We were just fine running Office 2k Premium installed from MSDN CD's (in
violation of the EULA) across all our PC's at $dayjob 10+ years ago.
About half our PC's still run Office 2k, the other half run office 2007
(courtesy of Technet, again in violation of the M$ Eula). We don't run
Office 2010 (even though we have it, again courtesy of Technet) because
it's not compatible with Exchange server running on a Win-2k server.
Our website and SMTP server is handled by a pair of boxes running NT4
(Gigabyte BX440 chipset, circa 1998 or 1999). Talk about rock-solid
24/7 performance. No AV software running on any of our servers or
win-98 systems as of about 4 years ago (no point, never detected
anything). Some users and developers run their own AV on their XP and
Win-7 boxes.

We're running a version of AccPac from 2001 (it was expensive then, and
we're still squeezing value out of it 13 years later). Contact
management courtesy of Janna Contact 1999. For graphic design and
faceplate layout I use CorelDraw 9 on my win-98 system. I forget what
software we use to design and program our Altera FPGA's - we bought a
license probably 10 years ago and downloaded a more recent version (with
hack or keygen) about 5 years ago. A few machines run Parts 'n Vendors
(P&V), and that's about the size of it.

Oh yea - we had an SGI Indigo back around 95-96. Graphics was kick-ass
for the time. But then in 97 or 98 we got a dual-core pentium
motherboard with a graphics card that beat the pants off the Indigo.

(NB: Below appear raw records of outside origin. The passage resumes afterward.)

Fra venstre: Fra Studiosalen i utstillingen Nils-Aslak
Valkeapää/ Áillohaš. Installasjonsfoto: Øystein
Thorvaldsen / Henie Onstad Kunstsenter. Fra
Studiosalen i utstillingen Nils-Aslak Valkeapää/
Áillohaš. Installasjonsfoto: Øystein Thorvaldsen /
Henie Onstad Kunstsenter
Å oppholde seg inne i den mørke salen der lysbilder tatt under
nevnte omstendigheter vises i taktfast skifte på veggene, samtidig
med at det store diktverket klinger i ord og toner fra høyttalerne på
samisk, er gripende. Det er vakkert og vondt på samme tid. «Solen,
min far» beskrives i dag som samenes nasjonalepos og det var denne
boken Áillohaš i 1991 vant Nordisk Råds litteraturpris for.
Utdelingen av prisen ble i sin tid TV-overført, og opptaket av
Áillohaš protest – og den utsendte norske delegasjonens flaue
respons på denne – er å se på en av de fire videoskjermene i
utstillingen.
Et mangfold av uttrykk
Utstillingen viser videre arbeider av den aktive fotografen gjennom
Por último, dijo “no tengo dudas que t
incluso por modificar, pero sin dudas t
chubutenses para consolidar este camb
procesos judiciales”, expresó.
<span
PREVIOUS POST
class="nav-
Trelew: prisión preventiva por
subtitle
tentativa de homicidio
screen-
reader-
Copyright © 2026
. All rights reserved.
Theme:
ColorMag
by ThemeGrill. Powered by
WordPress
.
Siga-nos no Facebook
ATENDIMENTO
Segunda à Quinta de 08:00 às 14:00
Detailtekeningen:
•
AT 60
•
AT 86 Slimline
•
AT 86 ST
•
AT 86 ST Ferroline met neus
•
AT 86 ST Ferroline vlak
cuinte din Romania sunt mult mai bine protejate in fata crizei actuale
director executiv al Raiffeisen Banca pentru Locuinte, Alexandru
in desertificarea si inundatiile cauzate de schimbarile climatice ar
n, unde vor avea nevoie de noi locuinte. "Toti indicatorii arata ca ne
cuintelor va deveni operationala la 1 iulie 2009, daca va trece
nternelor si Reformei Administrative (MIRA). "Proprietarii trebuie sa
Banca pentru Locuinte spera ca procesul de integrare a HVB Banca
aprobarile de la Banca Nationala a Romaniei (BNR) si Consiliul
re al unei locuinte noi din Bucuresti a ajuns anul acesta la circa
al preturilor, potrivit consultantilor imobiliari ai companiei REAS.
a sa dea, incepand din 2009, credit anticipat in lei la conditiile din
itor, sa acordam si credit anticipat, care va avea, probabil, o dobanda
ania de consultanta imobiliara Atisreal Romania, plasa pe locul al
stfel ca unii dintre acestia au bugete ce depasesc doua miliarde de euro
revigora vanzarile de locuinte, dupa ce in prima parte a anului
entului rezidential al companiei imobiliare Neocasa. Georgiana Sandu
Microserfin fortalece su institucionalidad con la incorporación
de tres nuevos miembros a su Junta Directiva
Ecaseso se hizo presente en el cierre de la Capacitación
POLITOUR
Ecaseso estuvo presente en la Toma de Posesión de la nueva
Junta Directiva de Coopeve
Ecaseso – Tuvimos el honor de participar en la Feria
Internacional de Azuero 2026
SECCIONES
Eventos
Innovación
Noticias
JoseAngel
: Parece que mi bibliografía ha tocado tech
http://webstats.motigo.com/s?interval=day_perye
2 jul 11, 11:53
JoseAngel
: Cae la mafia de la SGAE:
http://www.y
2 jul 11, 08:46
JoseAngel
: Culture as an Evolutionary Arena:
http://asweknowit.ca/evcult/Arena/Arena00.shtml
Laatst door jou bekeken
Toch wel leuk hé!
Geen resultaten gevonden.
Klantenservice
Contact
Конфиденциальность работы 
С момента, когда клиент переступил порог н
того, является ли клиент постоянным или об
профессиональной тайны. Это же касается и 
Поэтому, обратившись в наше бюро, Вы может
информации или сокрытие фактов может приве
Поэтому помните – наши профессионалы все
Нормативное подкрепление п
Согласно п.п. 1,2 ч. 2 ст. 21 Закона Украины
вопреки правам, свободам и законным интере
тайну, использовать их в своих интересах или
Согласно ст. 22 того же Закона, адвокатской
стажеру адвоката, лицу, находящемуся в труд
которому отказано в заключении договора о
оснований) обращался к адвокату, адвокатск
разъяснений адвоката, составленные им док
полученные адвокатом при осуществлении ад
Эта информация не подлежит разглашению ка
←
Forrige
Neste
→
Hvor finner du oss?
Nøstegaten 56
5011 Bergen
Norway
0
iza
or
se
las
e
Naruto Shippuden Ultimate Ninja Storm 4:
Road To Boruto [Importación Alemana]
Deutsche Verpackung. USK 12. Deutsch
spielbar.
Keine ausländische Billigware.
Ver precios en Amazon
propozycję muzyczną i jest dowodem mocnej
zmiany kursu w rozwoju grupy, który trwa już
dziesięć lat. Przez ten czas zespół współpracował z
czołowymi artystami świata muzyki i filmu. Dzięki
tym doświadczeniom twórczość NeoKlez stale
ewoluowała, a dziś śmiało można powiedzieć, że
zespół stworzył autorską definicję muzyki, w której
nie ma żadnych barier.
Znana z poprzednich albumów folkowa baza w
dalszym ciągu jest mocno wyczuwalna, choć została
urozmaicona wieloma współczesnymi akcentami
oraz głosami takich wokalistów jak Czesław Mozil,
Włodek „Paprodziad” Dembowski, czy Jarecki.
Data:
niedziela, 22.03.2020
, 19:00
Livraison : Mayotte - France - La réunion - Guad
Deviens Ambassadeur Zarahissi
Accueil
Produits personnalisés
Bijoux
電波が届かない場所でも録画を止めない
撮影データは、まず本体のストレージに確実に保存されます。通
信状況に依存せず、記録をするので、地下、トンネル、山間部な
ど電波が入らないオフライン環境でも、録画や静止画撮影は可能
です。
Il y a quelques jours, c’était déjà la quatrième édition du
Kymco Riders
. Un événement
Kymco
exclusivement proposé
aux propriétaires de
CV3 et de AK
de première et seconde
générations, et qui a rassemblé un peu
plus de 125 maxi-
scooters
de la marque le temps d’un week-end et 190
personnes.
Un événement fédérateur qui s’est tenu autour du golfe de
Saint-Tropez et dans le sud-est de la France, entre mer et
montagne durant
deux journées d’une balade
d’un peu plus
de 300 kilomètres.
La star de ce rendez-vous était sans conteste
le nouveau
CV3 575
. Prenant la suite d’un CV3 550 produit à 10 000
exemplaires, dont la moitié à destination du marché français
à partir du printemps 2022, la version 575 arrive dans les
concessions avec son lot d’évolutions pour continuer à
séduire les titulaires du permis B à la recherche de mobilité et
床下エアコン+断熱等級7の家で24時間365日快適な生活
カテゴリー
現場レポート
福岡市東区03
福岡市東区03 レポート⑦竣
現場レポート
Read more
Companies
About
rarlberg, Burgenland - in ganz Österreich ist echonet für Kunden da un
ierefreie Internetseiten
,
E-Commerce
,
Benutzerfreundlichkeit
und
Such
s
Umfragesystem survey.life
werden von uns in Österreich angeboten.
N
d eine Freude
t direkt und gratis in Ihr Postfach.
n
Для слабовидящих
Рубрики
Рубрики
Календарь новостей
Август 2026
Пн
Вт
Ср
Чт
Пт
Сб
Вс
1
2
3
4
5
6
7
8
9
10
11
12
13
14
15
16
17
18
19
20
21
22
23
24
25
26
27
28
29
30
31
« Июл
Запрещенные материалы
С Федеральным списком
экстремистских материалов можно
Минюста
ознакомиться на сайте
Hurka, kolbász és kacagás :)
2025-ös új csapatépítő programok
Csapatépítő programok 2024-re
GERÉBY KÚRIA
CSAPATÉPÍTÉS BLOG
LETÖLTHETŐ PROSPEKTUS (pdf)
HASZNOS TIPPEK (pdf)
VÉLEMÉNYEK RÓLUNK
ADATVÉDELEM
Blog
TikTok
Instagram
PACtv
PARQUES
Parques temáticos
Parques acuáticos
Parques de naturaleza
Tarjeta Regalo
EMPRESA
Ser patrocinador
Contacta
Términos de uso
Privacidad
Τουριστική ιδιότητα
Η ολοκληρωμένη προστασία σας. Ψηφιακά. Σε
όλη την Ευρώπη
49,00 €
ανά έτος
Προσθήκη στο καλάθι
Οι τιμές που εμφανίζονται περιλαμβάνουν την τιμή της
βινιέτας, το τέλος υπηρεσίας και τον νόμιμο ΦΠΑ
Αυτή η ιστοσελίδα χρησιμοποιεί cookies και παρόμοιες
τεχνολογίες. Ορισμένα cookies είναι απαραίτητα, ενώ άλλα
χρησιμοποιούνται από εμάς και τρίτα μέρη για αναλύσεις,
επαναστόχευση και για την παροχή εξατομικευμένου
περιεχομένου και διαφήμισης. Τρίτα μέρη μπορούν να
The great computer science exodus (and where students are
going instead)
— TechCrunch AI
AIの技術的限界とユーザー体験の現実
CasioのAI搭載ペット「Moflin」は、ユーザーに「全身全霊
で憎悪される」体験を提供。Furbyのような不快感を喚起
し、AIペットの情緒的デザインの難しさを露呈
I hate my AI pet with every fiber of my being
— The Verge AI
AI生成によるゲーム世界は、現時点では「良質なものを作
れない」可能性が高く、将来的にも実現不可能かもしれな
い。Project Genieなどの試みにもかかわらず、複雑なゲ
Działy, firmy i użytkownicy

Linux's only downfall is its lack of off the shelf apps.


Na - it's more than that. It's not really an OS for users. For servers
running apache - yea sure.

But, you do have a point. Trying to get Windows users off of
Windows is like trying to get an addict off of crack cocaine.


Again, most people don't know what's going on under the hood - and if
you want any real productivity out of them you don't want them to know.